Ohio State football: Turnovers hurt Miller, but he came through
Ohio State quarterback Braxton Miller (5) fumbled twice in the win over Northwestern. He also threw an interception.
In some ways, it looked like a dreadful game for Braxton Miller.
No touchdown passes. An interception. Two costly fumbles. A badly overthrown pass to an open receiver in the end zone.
There’s no denying it: The 40-30 victory over Northwestern on Saturday wasn’t the Ohio State quarterback’s finest game. If there had been any hope of the junior inserting himself back in the Heisman Trophy conversation, it ended in Evanston, Ill.
But a closer examination of the game reveals there was plenty to like as well as criticize.
Let’s start with the obvious problems. The two fumbles — the first at the OSU 23-yard line and the second at the Northwestern 2 — were clearly the result of inadequate ball security. Miller has a tendency to hold the ball away from his body. On Saturday, he did have the ball tucked on those fumbles, but not tightly secured. Both times, a Northwestern defender was able to poke it free.
“That’s all on me,” Miller said. “I’ve got to fix it.”
Buckeyes coach Urban Meyer said he’ll make sure of that during the off week.
“I think he’s loose with the ball,” Meyer said. “I saw that during the course of the game.”
Miller’s best chance for a touchdown pass came midway through the second quarter with Ohio State trailing 14-10. On third-and-goal from the Northwestern 3, Chris Fields was open in the right side of the end zone after two Wildcats defenders bumped into each other.
But instead of lofting the ball to ensure a completion, Miller fired it, and it sailed far over Fields’ head.
The interception, which came on Ohio State’s last-ditch drive of the first half, shouldn’t be pinned on Miller. Northwestern defensive end Ifeadi Odenigbo bull-rushed right tackle Taylor Decker and hit Miller’s arm as he threw.
Ohio State would have benefited from more time on that drive, but the Buckeyes didn’t call time out after sacking Northwestern’s Trevor Siemian on the Wildcats’ previous possession. That allowed Northwestern to run 40 seconds off the clock, leaving the Buckeyes with only 55 seconds when they got the ball.
In the third quarter, after Miller fumbled at the Northwestern 2 — “I was thinking about scoring, and I guess the ball got a little loose” — Meyer said he came “real close” to benching Miller for backup Kenny Guiton.
“I just didn’t think that was an appropriate thing to do right there, and I had a lot of trust ‘5’ would pull it out, and he did,” Meyer said.
Now, some positives:
On Ohio State’s decisive 81-yard touchdown drive, Miller played with poise under pressure, completing all four pass attempts.
His best play on the drive came on second-and-1 from the Ohio State 40. Miller ducked a pass-rusher and rolled left. He could have run for the first down, but bought some time while barely staying behind the line of scrimmage. Then he saw receiver Corey Brown get open and tossed him the ball at the Northwestern 45. Brown made a nifty move and went for a 38-yard gain.

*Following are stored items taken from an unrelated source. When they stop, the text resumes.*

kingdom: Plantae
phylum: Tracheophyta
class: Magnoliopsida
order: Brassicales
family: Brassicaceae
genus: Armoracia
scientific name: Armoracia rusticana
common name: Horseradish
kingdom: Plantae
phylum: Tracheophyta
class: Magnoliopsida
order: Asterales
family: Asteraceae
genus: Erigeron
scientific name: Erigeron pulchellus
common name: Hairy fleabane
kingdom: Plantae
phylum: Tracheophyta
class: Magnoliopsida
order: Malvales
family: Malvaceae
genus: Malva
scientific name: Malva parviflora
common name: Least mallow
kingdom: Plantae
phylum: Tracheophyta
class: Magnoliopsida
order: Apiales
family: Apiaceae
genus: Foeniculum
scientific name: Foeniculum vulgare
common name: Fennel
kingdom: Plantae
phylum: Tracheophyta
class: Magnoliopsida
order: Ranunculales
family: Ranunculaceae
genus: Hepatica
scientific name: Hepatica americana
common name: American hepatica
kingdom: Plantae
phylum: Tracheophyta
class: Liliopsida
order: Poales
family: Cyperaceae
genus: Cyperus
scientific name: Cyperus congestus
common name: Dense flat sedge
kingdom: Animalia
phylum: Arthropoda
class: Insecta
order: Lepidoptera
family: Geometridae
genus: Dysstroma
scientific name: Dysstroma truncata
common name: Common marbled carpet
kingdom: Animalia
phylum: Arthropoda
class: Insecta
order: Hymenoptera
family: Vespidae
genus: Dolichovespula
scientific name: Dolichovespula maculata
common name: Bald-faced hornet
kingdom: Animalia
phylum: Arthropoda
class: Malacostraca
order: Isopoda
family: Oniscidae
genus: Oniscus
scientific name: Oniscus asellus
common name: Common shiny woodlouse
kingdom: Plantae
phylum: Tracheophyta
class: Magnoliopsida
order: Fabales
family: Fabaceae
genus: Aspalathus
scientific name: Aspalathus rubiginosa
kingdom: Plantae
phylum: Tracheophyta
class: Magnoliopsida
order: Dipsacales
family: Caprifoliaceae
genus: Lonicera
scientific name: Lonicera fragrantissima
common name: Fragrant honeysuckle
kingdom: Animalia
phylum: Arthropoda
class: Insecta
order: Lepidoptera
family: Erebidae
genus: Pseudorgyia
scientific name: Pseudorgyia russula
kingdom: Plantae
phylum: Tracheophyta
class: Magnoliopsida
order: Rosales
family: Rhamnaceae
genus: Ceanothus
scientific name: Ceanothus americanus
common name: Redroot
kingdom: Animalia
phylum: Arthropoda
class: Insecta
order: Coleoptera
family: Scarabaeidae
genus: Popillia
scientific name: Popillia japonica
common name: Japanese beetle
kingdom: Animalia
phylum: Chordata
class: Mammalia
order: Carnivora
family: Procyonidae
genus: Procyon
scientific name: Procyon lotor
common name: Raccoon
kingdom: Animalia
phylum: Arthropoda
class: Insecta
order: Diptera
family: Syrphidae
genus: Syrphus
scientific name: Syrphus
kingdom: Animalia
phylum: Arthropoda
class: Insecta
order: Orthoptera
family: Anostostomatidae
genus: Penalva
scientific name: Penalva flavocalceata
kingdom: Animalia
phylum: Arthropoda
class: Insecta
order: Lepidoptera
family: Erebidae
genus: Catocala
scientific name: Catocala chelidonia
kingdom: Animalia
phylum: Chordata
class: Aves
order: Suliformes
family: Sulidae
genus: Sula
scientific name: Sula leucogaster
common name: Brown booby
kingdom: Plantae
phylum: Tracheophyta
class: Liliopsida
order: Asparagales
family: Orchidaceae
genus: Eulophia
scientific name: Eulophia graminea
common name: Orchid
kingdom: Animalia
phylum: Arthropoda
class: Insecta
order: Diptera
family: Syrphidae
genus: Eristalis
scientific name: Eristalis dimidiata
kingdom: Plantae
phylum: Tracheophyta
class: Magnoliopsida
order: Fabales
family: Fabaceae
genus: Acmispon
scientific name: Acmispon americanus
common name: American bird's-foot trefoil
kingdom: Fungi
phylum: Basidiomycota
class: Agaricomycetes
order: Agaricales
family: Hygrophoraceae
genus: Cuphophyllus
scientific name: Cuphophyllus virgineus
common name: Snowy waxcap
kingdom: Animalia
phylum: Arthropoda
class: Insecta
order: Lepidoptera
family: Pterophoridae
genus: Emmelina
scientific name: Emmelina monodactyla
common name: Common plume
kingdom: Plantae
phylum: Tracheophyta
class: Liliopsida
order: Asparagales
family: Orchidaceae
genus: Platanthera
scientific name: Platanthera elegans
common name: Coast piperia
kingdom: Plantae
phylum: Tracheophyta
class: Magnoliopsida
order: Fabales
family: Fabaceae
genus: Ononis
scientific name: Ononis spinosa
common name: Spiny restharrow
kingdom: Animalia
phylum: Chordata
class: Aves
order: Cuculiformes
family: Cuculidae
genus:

“He had some really good throws as far as the quick gains and moving the chains,” Meyer said.
Miller finished 15 of 26 for 203 yards. A couple of the incompletions were drops.
He also ran 17 times for 68 yards. His longest was 15 yards, a sign that the sprained knee that kept him out for two weeks might still be affecting him. Miller acknowledged that the knee is “bothering me just a little bit.”
After the game, Miller said he wasn’t aware that Meyer considered benching him. He said he would have accepted that as a coach’s prerogative.
“I just talked to myself, (saying), ‘Calm down and play my game,’ ” Miller said. “I felt like a couple of drives I wasn’t playing my game. I got comfortable after a while.”
For the Buckeyes, it was just in time.